In 2015, Ohio officials contacted the Department of Health and Human Services with a request to change state work requirements for Temporary Assistance to Needy Families, the program commonly known as welfare. Federal TANF requirements prioritize work over education and training, and Ohio officials wanted to make it easier for low-income parents to access training programs that could help them secure better jobs. Ohio based its proposal on a 2012 Obama administration memo, which invited states to submit proposals to modify TANF work requirements to “[help] parents successfully prepare for, find, and retain employment.”
Under federal rules, there are strict time limits on job-hunting and education and training programs. Ohio wanted to secure permission for TANF recipients to “engage in activities that make sense based on their individual circumstances.” State officials sought to max out the vocational training time limit from 12 months to 36 months, since many certification programs take longer than a year, and include other modifications, such as increasing the job-hunting timeline from six weeks to 12 weeks and giving parents more flexibility to meet job or training timelines if family emergencies interfere.
But in late August, the Trump administration denied Ohio’s still-pending request and quietly rescinded the Obama-era memo that could have provided the states with some flexibility in designing these requirements. The HHS move not only did away with yet another Obama-era rule, it undermined a core conservative tenet that encourages shifting decision-making powers for federal programs from Washington to the states.
The GOP blasted the original HHS memo, complaining that President Obama intended to move toward “gutting” work requirements and giving welfare recipients “free checks.” In the ensuing uproar, Ohio was the only state that submitted a request to modify its TANF work requirements: Obama administration officials suggested that other states were “deterred in part by inaccurate claims about what the policy involves.” Indeed, the Republican attacks were baseless: Federal officials did not want to eliminate work requirements. They wanted states like Ohio to investigate better ways to help TANF recipients to find good jobs. Indeed, Republican Governor John Kasich wrote a New York Times op-ed noting that the federal government should “[work] with states to fix this broken system once and for all, so low-income Americans can get the help they need to move into meaningful employment.”

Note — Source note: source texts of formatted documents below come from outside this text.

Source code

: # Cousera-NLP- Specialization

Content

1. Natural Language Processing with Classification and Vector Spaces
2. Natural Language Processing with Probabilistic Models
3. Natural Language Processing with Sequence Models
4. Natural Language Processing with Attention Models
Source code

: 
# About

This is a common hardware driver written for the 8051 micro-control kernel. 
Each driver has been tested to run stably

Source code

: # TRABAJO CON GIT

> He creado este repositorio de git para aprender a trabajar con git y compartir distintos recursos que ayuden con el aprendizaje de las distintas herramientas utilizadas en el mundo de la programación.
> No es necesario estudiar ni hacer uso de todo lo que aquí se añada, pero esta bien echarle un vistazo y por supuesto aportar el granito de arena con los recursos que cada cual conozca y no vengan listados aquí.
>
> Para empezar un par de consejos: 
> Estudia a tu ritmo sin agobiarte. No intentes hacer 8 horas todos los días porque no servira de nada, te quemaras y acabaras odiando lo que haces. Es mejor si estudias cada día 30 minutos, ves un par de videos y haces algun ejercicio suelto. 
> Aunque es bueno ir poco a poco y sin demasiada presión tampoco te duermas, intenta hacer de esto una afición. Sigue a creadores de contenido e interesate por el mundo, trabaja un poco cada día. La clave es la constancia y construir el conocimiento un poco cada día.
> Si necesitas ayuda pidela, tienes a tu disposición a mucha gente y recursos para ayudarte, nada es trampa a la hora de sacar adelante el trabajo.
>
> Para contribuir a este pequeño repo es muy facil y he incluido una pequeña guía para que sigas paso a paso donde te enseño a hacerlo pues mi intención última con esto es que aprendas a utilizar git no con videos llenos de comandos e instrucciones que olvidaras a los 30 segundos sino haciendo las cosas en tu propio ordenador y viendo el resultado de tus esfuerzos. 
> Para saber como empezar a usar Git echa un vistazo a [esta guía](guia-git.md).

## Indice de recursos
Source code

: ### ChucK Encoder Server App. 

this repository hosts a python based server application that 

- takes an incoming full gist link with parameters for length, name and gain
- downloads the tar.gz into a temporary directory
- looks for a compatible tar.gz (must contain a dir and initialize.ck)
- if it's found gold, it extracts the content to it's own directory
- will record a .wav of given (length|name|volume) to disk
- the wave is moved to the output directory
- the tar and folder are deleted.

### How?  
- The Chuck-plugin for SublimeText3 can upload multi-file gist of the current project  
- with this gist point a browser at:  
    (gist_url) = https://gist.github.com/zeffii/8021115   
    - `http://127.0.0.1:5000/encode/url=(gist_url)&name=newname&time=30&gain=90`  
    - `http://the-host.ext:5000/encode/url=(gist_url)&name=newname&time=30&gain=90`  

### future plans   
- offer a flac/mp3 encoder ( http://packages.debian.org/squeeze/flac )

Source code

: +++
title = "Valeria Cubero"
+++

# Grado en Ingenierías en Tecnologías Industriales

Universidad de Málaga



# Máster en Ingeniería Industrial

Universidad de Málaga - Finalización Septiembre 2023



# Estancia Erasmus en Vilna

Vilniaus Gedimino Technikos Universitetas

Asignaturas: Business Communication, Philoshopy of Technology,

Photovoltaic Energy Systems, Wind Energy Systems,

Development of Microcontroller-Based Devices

Meanwhile, Trump administration officials have replaced the Obama-era policy with “an expectation that work should always be encouraged as a condition for receiving welfare,” still echoing the disingenuous political spin that greeted the memo five years ago.
Ohio attempted to use its federal TANF dollars to bolster education and training programs, which are hallmarks of the more successful welfare programs. Hannah Halbert, a Policy Matters Ohio researcher, says that Ohio’s request was “an attempt to address some of the problems inherent in work requirements,” including the concern that requirements don’t consider the barriers to employment that many low-income people face.
Work requirements “don’t provide a whole lot in return in terms of people gaining skills and getting the kinds of employment that would allow them to reduce or eliminate the need [for TANF],” Halbert tells The American Prospect. In 2016, seven out of the ten most common jobs in Ohio had annual median wages that were less than 130 percent of the poverty line for a family of three, or $26,208 a year. Halbert points to voluntary, individualized education and training programs as avenues for people to build the skills and obtain the kinds of educational and vocational certifications that lead to higher-paying work. Yet, in 2015, only 7 percent of states’ TANF budgets were used to fund work, education, and training activities.
Instead of moving people into decent-paying employment, work requirements actually just reduce the number of people who receive TANF. Republicans and some Democrats point to statistics that show a decline in the numbers of families receiving assistance as proof that the law helped reduce poverty by pushing people into work.
But fewer families on TANF does not mean that fewer people need assistance: in 1995, the last year of Aid to Families with Dependent Children (TANF’s predecessor), 68 percent of families in poverty received cash assistance. AFDC was an entitlement program and provided income support to most families in poverty. TANF is a block grant program: that framework means that states can impose extremely strict eligibility requirements, and even choose to divert TANF funds away from basic assistance to low-income families. Today, only 23 percent of families in poverty receive TANF assistance. Since TANF’s passage, the number of families in extreme poverty (living on less than $2 per day) has more than doubled.
In Ohio, improving access to education and training programs could have helped low-income parents find stable work, which conservatives say is the best way out of poverty.
But it’s also likely the loosened requirements would have made it easier for more low-income Ohioans to access TANF—which may have factored into the denial of the request and the rescinding of the policy by Trump’s HHS officials.
Prioritizing any employment over the education and training that could lead to a better job results in participants taking the first, worst, lowest-paying positions available. In an environment without a minimum living wage and strong unions, specialized skills and training are often necessary for poor people to land the kinds of jobs that pay the bills and help propel families out of poverty.
Stringent work requirements appear to be one of the Trump administration’s favorite policy solutions for intractable problems like poverty. The rescinding of the Obama-era TANF policy may also signal that the Trump administration intends to approve state plans to implement work requirements in other programs like Medicaid. If so, Americans may see even more tears in an already-shredded social safety net.